Dada la grave crisis hídrica que afecta a la región, el proyecto fue declarado de “interés público del Estado” durante los gobiernos de Michelle Bachelet y Sebastián Piñera. Hasta el momento, se ha avanzado en los estudios preliminares del proyecto.

Sin embargo, en un giro de eventos, el gobierno del presidente Gabriel Boric anunció la construcción de una planta desaladora en El Panul, basándose en los estudios de la iniciativa de Aguas del Valle. Expertos, sin embargo, han advertido que esta infraestructura no será suficiente para cubrir las necesidades de recurso hídrico en la región, más allá del consumo humano en la conurbación.

Francisco Corral, presidente del Colegio de Ingenieros Agrónomos de la Región de Coquimbo, ha cuestionado el potencial multipropósito de la planta que se instalará en El Panul. Corral sostiene que esta planta «presentaría significativos cuestionamientos respecto a su potencial multipropósito» tal y como fue anunciado por el gobierno.

El tema fue discutido en una reunión que incluyó a un consultor de la empresa Cadagua, el delegado presidencial Galo Luna, y otras autoridades del gabinete regional.

El Día conversó con Francisco Corral y José Antonio Ramírez, doctor en Derecho Público y consultor internacional de infraestructura pública, quien ha sido asesor en el proyecto desde sus inicios en 2017.

Los estudios para el proyecto estaban en desarrollo y se esperaba que culminaran en un anteproyecto que permitiría al Ministerio de Obras Públicas licitar bajo el sistema de concesiones la construcción y operación de esta infraestructura.

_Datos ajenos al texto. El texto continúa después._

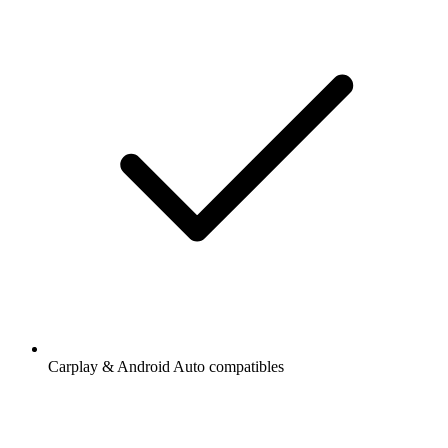
Carplay & Android Auto compatibles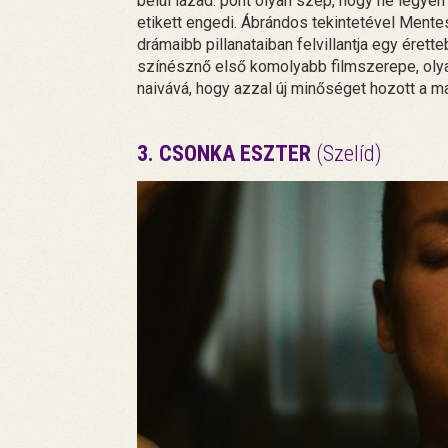
belül lázad: pont olyan szép, hogy ne legyen
etikett engedi. Ábrándos tekintetével Mente
drámaibb pillanataiban felvillantja egy érette
színésznő első komolyabb filmszerepe, olya
naivává, hogy azzal új minőséget hozott a m
3. CSONKA ESZTER
(Szelíd)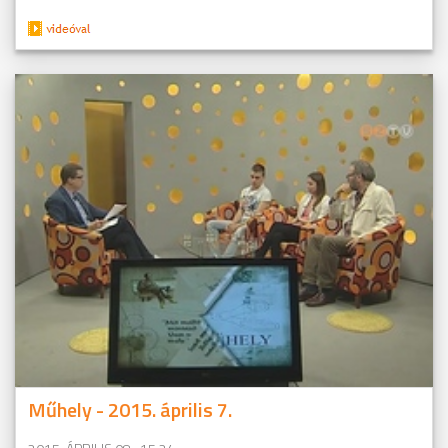
Műhely - 2015. április 7.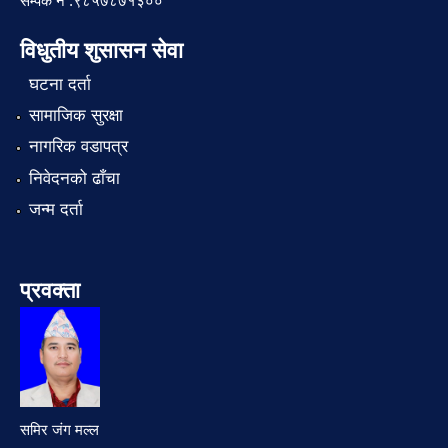
सम्पर्क नं :९८५७८७१३००
विधुतीय शुसासन सेवा
घटना दर्ता
सामाजिक सुरक्षा
नागरिक वडापत्र
निवेदनको ढाँचा
जन्म दर्ता
प्रवक्ता
समिर जंग मल्ल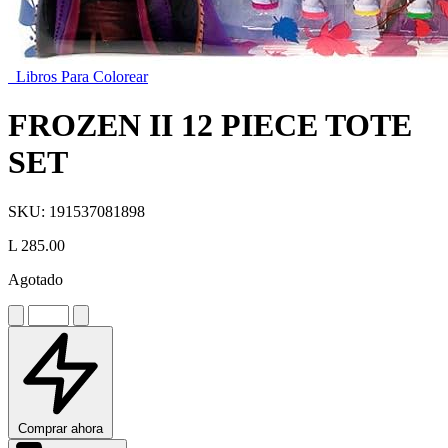
Libros Para Colorear
FROZEN II 12 PIECE TOTE
SET
SKU:
191537081898
L 285.00
Agotado
Comprar ahora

Sin embargo, en febrero de 2024, la Dirección General de Concesiones informó a Cadagua el término anticipado de la proposición de su iniciativa, lo que ha mantenido la propuesta de una planta en Limarí suspendida.

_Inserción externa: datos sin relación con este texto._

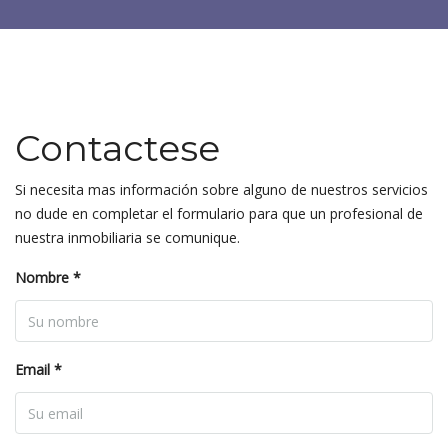
Contactese
Si necesita mas información sobre alguno de nuestros servicios
no dude en completar el formulario para que un profesional de
nuestra inmobiliaria se comunique.
Nombre *
Email *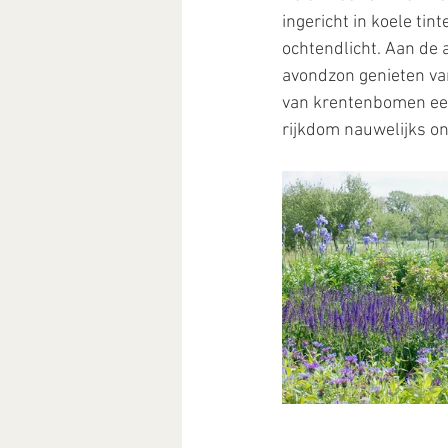
ingericht in koele tin
ochtendlicht. Aan de a
avondzon genieten van
van krentenbomen een
rijkdom nauwelijks on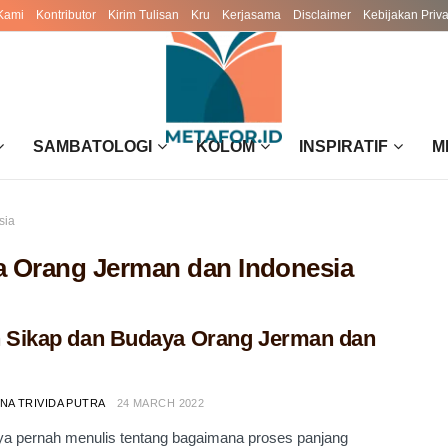
Kami
Kontributor
Kirim Tulisan
Kru
Kerjasama
Disclaimer
Kebijakan Priva
SAMBATOLOGI
KOLOM
INSPIRATIF
M
sia
a Orang Jerman dan Indonesia
 Sikap dan Budaya Orang Jerman dan
NA TRIVIDA PUTRA
24 MARCH 2022
a pernah menulis tentang bagaimana proses panjang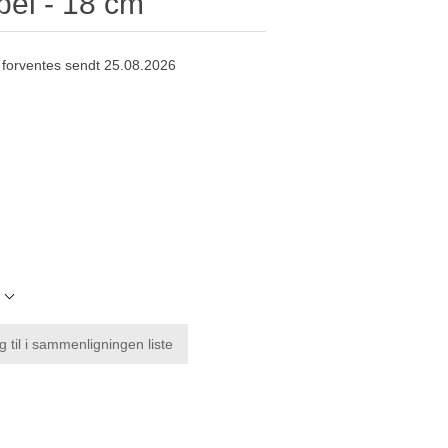
bel - 18 cm
 forventes sendt 25.08.2026
l
g til i sammenligningen liste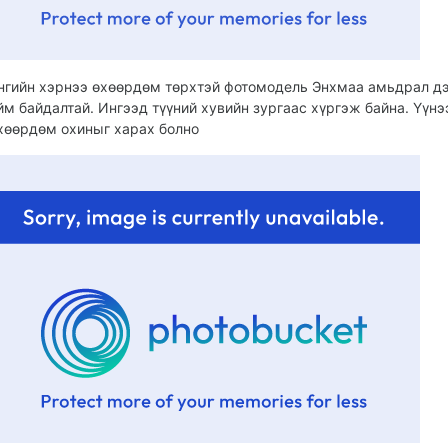
нгийн хэрнээ өхөөрдөм төрхтэй фотомодель Энхмаа амьдрал д
йм байдалтай. Ингээд түүний хувийн зургаас хүргэж байна. Үүнэ
хөөрдөм охиныг харах болно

El consultor José Antonio Ramírez ha cuestionado la capacidad de la planta de El Panul para ser multipropósito y satisfacer las necesidades de la región. El proyecto de Aguas del Valle fue diseñado solo para generar agua desalada para consumo humano. Según Ramírez, hacerlo multipropósito implicaría prácticamente comenzar un nuevo proyecto.

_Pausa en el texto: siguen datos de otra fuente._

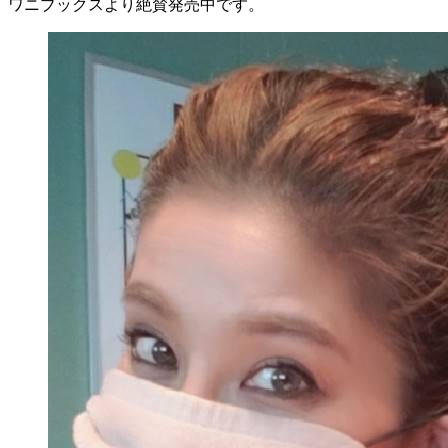
ワニブックスより絶賛発売中です。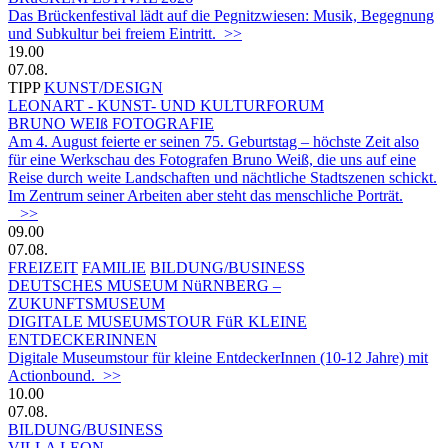
Das Brückenfestival lädt auf die Pegnitzwiesen: Musik, Begegnung
und Subkultur bei freiem Eintritt. >>
19.00
07.08.
TIPP
KUNST/DESIGN
LEONART - KUNST- UND KULTURFORUM
BRUNO WEIß FOTOGRAFIE
Am 4. August feierte er seinen 75. Geburtstag – höchste Zeit also
für eine Werkschau des Fotografen Bruno Weiß, die uns auf eine
Reise durch weite Landschaften und nächtliche Stadtszenen schickt.
Im Zentrum seiner Arbeiten aber steht das menschliche Porträt.
>>
09.00
07.08.
FREIZEIT
FAMILIE
BILDUNG/BUSINESS
DEUTSCHES MUSEUM NüRNBERG –
ZUKUNFTSMUSEUM
DIGITALE MUSEUMSTOUR FüR KLEINE
ENTDECKERINNEN
Digitale Museumstour für kleine EntdeckerInnen (10-12 Jahre) mit
Actionbound. >>
10.00
07.08.
BILDUNG/BUSINESS
VILLA LEON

Además, Ramírez considera impracticable el abastecimiento desde esta planta a Limarí, debido a los altos costos. Esto significa que los problemas de la provincia de Limarí por la escasez hídrica no se solucionarían completamente.

El Colegio de Ingenieros Agrónomos de la Región de Coquimbo ha expresado su preocupación y ha instado a que se continúen con agilidad los estudios y se culmine el proceso de licitación. Consideran que no seguir adelante con este proyecto esencial en Talinay sería un error histórico que afectaría a varias generaciones de la Región de Coquimbo.

Según información recabada por El Día, existe un consenso en la región para retomar la iniciativa, que se encuentra estancada desde el nivel central, en la Dirección General de Concesiones.

El Día se puso en contacto con la Delegación Presidencial Regional de Coquimbo y la Seremi de Agricultura para hablar sobre la problemática, pero no se recibió respuesta hasta el cierre de esta edición.